Mobile security rules are kind of like suggested serving sizes. You know you're suppose to follow them, and sometimes you do, but sometimes you ignore them and eat the whole box of Girl Scout cookies anyway. It's why people still use the password "123456." And why, despite the danger of exposing their personal information, people will log onto almost any Wi-Fi network they stumble upon.

Cybersecurity company Avast Software decided to try an experiment regarding this at a place where many of us have likely logged onto questionable networks: the airport. Specifically, the Barcelona Airport, during Europe's big mobile technology conference, Mobile World Congress. The group created a few Wi-Fi networks with harmless sounding names — “Starbucks, Airport_Free_Wifi_AENA, and MWC Free Wi-Fi." Even though users didn't know who actually had control of those networks, their need to check Facebook had to be sated: 2,000 people logged onto the networks (or were automatically logged in) over the course of only four hours.

Avast was able to gather all sorts of info from those who used its Wi-Fi, from what apps they were using (52% had Facebook installed, 61% used Google) to which devices they were accessing the networks from — and from a majority of devices, the company could glean the user's identity.

Luckily for these travelers, the software company did this experiment only to showcase how easily we can be exposed to hackers — it wasn't out to gathering user data illicitly.
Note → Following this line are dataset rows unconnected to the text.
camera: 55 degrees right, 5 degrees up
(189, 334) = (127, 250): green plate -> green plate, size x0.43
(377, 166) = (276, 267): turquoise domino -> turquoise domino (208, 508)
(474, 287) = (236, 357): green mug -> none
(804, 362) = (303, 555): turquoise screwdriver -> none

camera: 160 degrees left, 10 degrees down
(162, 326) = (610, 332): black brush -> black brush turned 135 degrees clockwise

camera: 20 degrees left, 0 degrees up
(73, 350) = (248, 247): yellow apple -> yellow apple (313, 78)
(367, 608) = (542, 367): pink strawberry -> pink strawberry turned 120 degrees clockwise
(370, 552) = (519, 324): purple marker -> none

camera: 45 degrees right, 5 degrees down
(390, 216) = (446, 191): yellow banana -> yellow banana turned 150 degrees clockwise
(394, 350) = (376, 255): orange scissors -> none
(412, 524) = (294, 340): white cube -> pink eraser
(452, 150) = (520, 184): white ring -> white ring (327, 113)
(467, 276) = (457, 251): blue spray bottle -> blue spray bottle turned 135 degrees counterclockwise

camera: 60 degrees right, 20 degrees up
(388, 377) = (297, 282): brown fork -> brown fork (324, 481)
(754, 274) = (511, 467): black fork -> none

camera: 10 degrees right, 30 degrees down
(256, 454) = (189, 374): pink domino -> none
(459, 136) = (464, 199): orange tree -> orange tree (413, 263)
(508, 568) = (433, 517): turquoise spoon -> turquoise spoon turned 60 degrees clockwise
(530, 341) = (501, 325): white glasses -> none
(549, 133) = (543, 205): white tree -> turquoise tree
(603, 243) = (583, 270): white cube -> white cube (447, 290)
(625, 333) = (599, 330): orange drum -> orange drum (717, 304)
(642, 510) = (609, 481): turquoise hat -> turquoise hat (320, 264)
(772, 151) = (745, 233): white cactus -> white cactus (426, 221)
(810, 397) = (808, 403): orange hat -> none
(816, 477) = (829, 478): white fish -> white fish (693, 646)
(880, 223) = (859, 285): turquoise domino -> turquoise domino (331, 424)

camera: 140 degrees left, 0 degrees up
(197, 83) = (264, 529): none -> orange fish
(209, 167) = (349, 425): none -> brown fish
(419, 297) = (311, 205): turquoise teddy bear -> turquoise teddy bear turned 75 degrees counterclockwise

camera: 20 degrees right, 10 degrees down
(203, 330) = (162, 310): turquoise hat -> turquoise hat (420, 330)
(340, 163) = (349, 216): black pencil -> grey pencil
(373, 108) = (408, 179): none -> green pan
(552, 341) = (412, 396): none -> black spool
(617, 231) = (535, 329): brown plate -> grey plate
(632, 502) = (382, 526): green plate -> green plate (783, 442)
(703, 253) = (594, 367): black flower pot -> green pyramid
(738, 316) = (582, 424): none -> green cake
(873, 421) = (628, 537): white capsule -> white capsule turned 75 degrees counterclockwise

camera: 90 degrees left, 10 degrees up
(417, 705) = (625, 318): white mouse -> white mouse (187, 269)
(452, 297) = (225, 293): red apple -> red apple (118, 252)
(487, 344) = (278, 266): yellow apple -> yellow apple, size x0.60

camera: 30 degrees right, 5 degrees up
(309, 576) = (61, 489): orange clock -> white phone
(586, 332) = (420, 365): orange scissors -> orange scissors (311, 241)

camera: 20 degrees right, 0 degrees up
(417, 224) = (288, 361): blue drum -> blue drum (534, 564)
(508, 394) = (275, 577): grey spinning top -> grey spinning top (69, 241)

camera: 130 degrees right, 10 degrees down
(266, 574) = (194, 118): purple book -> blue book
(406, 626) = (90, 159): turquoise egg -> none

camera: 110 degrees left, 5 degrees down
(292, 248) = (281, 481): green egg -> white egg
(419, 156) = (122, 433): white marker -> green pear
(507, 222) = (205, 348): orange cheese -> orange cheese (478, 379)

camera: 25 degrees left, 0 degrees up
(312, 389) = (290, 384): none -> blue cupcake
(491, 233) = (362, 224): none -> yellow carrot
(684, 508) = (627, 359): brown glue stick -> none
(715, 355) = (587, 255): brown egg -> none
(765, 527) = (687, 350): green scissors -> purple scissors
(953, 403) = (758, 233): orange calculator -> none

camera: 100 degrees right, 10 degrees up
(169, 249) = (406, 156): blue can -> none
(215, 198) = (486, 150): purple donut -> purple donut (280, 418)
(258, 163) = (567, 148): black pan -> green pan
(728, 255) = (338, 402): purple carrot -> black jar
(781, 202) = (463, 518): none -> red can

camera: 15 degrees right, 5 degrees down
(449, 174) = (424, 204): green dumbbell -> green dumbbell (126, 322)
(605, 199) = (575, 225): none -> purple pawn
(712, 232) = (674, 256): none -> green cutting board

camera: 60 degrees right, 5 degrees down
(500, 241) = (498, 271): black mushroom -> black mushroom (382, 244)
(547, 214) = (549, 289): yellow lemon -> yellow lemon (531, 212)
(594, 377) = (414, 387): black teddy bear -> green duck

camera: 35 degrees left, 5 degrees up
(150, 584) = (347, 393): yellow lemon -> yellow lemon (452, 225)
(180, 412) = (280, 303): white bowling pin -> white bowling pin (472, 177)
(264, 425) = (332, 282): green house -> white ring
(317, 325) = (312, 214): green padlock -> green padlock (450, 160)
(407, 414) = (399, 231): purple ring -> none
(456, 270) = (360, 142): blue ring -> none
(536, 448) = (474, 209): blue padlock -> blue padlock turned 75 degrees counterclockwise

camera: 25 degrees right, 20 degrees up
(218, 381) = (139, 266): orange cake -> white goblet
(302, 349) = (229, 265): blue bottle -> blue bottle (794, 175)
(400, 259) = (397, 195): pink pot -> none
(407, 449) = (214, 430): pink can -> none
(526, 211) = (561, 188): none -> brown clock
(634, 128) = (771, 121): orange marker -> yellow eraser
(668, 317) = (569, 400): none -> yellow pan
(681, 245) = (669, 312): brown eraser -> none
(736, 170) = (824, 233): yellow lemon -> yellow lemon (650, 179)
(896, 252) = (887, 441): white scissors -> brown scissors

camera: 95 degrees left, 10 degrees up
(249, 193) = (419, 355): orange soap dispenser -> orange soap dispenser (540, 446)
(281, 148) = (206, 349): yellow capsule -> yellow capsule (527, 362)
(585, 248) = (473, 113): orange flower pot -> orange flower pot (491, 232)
Still, it's a good reminder that no Twitter update is worth risking identity theft, and that checking your banking information over seemingly safe public Wi-Fi is always a bad idea.

The best way to keep yourself safe is to use your own Wi-Fi connection, if you're able to set up a personal hotspot, or to ask employees (such as baristas in a coffee shop) which network is theirs. A free connection that pops up while you're on the go might just be too good to be true.